Panther quartz

pbpb
Posted:
in macOS edited January 2014
I have just read Apple's MacOS X feature comparison page and I noticed something that has not been discussed, I think. According to this page, Panther's Quartz engine has two features not present in Jaguar: hardware accelerated imaging and OpenGL fragment and shader programming. Could someone explain what this means for the OS and the user experience?



Thanks,

PB

Comments

  • Reply 1 of 7
    First off good find! I like that page. Second off the simple answer is 'Graphical Candy' but the longer answer will have to come from a 'pro'. Takers anybody?
  • Reply 2 of 7
    pbg4 dudepbg4 dude Posts: 1,611member
    Quote:

    Graceful file server disconnect



    This is a nice way of saying "Won't lock up if a network share disappears".
  • Reply 3 of 7
    programmerprogrammer Posts: 3,458member
    Quote:

    Python Quartz scripting



    Interesting...





    Quote:

    OpenGL fragment and shader programming



    Not sure exactly what they mean because Jaguar has support for this too. This is listed under "Quartz: Display Graphics" not "Quartz 2D" so I wouldn't read to much into it being labelled Quartz, that's just where they put all of the non-2D features.



    Quote:

    Hardware accelerated imaging



    This is interesting as well, and probably connected to the Python thing above. Sounds like they've added some cool APIs for accelerating image processing. Writing Photoshop competitors probably just got easier.
  • Reply 4 of 7
    pbpb Posts: 4,255member
    Quote:

    Originally posted by Programmer

    Python Quartz scripting



    Could it be related to "Scriptable Image Processing Service" under "Quartz 2D Graphics"?
  • Reply 5 of 7
    smirclesmircle Posts: 1,035member
    Programmable shaders are a thing that originated in 3D games. They are basically micro programs that get uploaded to the superfast render unit in modern graphics cards and called whenever a game applies a shadow, lighting effect or gradient. When called, they transform pixel values much more flexible than static texture and lighting units can.
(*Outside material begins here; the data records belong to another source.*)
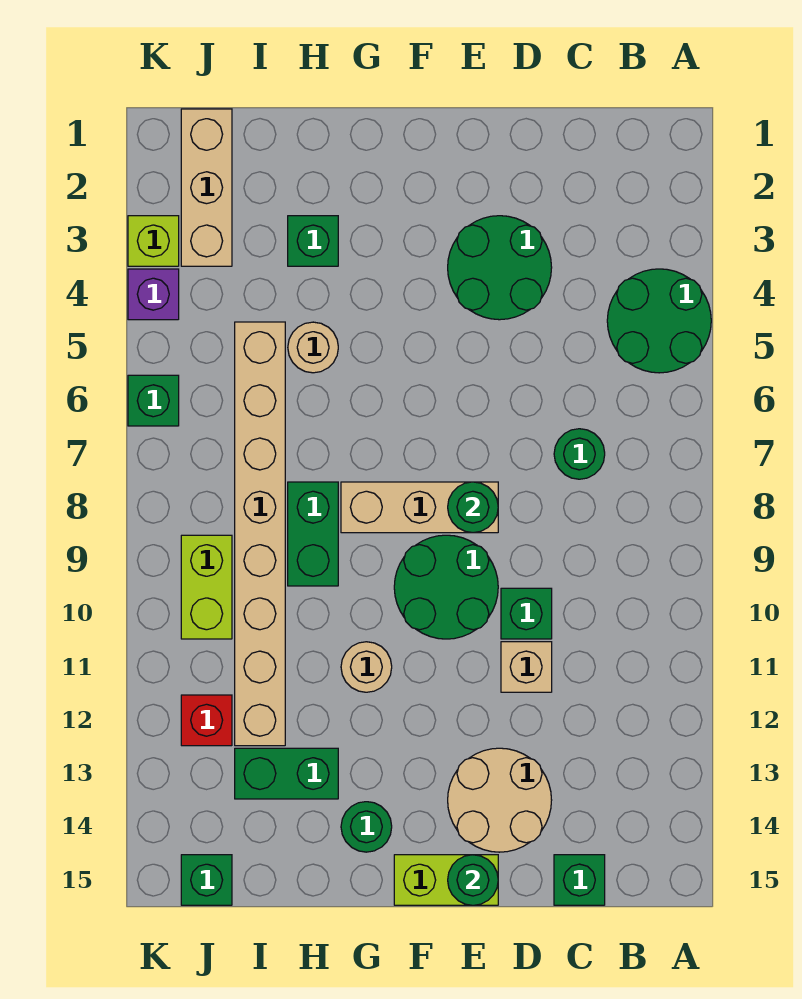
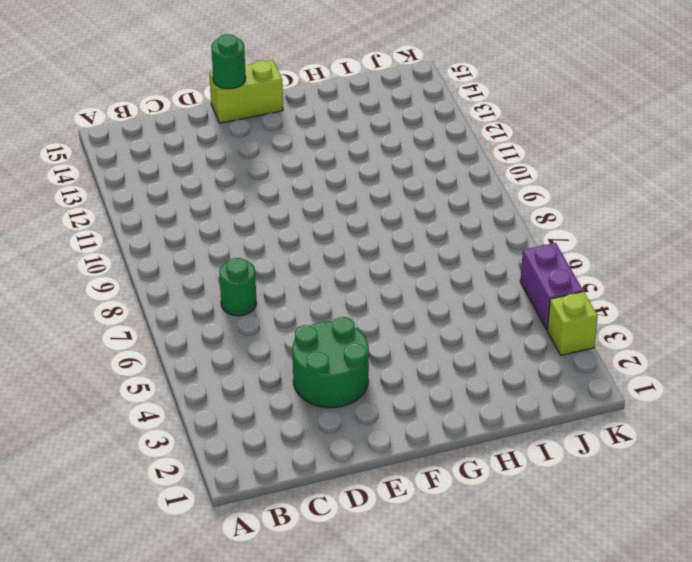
purple 1x2 brick [520,243,583,330] -> purple 1x1 brick [128,269,179,320]
none -> green 2x2 round brick [607,269,711,373]
none -> green 1x1 brick [554,855,605,905]
none -> green 1x1 brick [501,588,552,639]

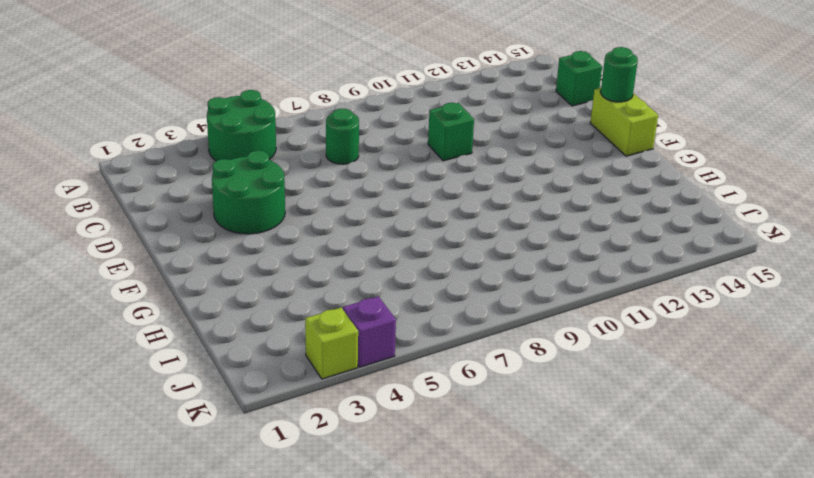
none -> tan 1x1 brick [501,642,552,692]
none -> tan 2x2 round brick [448,748,552,852]
none -> tan 1x3 brick [341,482,498,533]

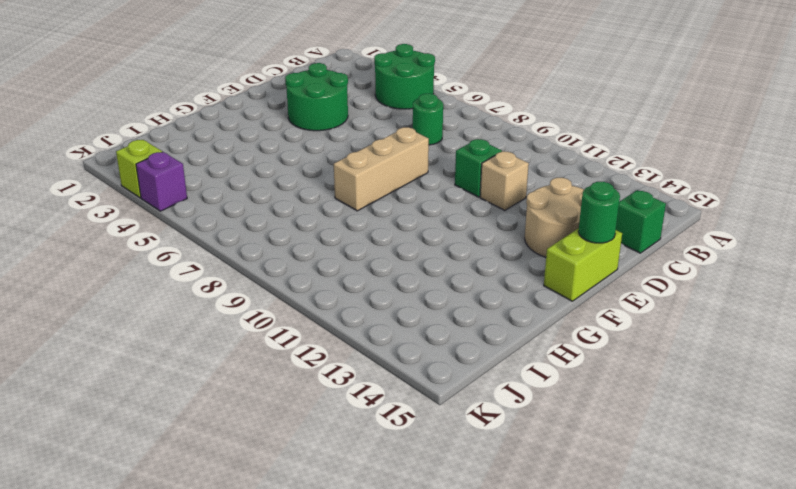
none -> green 2x2 round brick [394,535,498,639]
none -> tan 1x1 round brick [341,642,392,692]
none -> green 1x1 round brick [341,802,392,852]

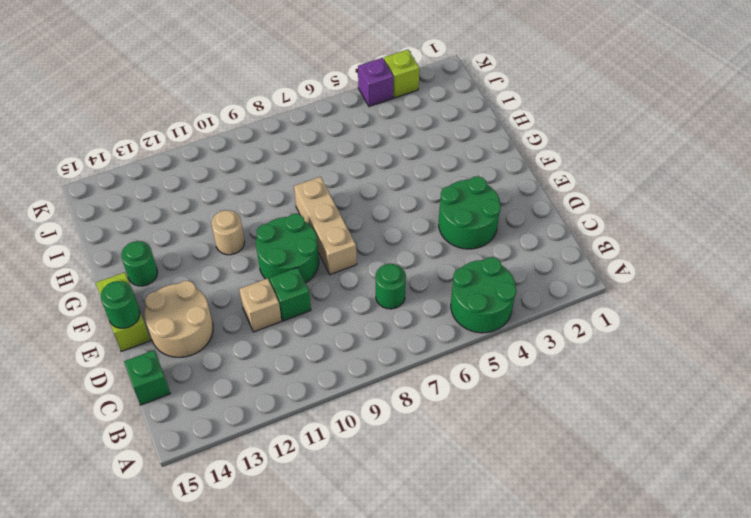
none -> green 1x1 brick [288,216,338,266]
none -> tan 1x1 round brick [288,322,338,373]
none -> green 1x2 brick [288,482,338,586]

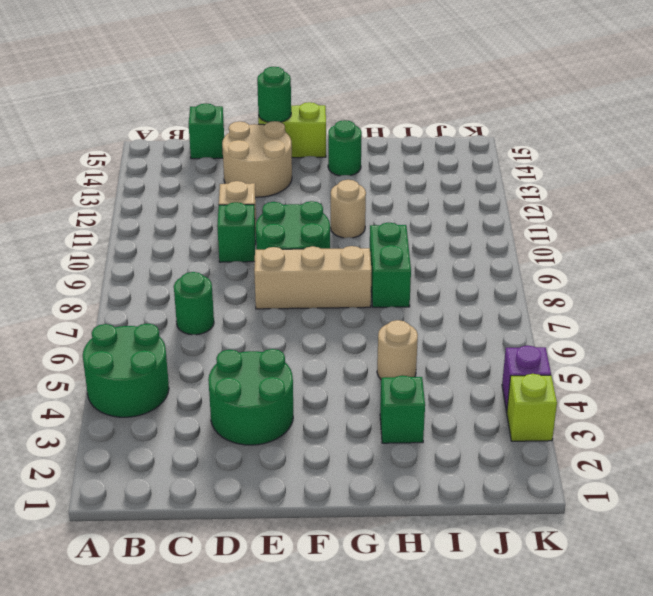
none -> green 1x2 brick [235,748,338,799]
none -> tan 1x8 brick [235,322,285,746]
none -> tan 1x3 brick [181,109,232,266]

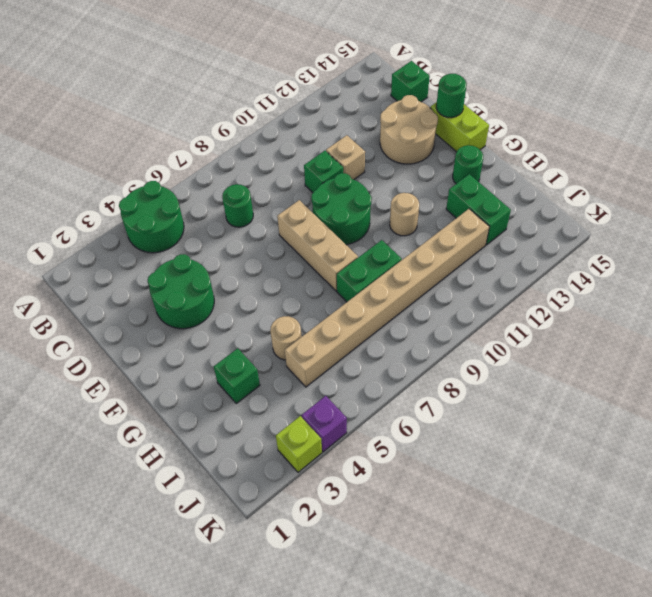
none -> tan 1x3 brick [181,109,232,266]
none -> lime 1x2 brick [181,535,232,639]
none -> red 1x1 brick [181,695,232,746]

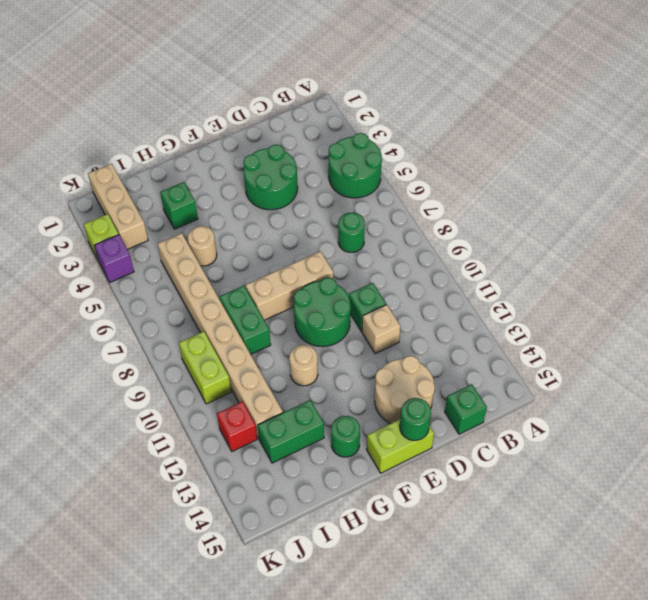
none -> green 1x1 brick [181,855,232,905]
none -> green 1x1 brick [128,375,179,426]
none -> green 1x1 round brick [448,482,498,533]

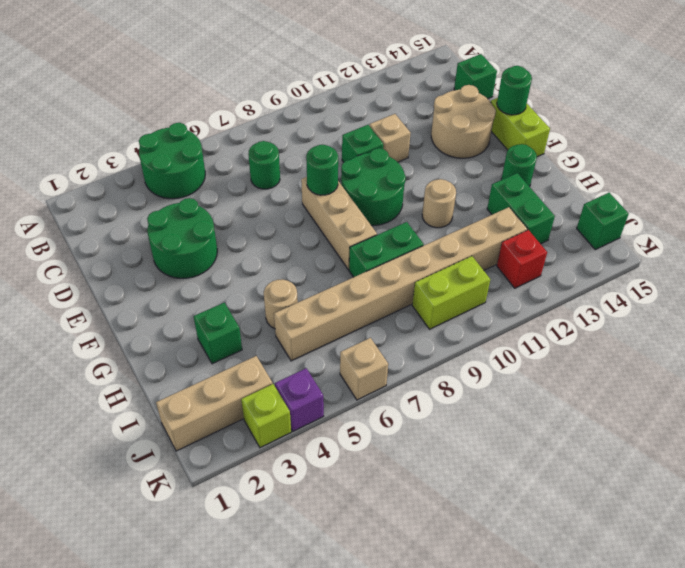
tan 1x1 brick [340,338,388,400] -> green 1x1 brick [128,375,179,426]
    They are one hot topic in the race between NVidia and ATI and in the race between OpenGL and DirectX. Only the latest crop of ATI cards is able to really use them to a larger extend, but for non-realtime effects, OpenGL allows you to run them on the main CPU.



    Since it is part of Quartz, this could be used by any application, not just the OS. I am not a 3D expert, but ideas that come to mind:

    - textured window shadows

    - animated textured widgets

    - visualizers

    - Final Cut et al could eventually use it for fade-in/fade-out and gfx effects.



    The bad news: if Apple should use them in the OS to any larger extend, most current gfx-cards will be left out (or rather slow).
  • Reply 6 of 7
    moogsmoogs Posts: 4,296member
    I agree: nice find, PB!



    I also found the "Graceful Disconnect" item humorous. The marketing dorks obviously had a big hand in creating this document.



  • Reply 7 of 7
    Quartz accelerated imaging: Could this a reference to the vimage library they released a few months back. This is a library of imaging routines that make heavy use of Altivec vector processor.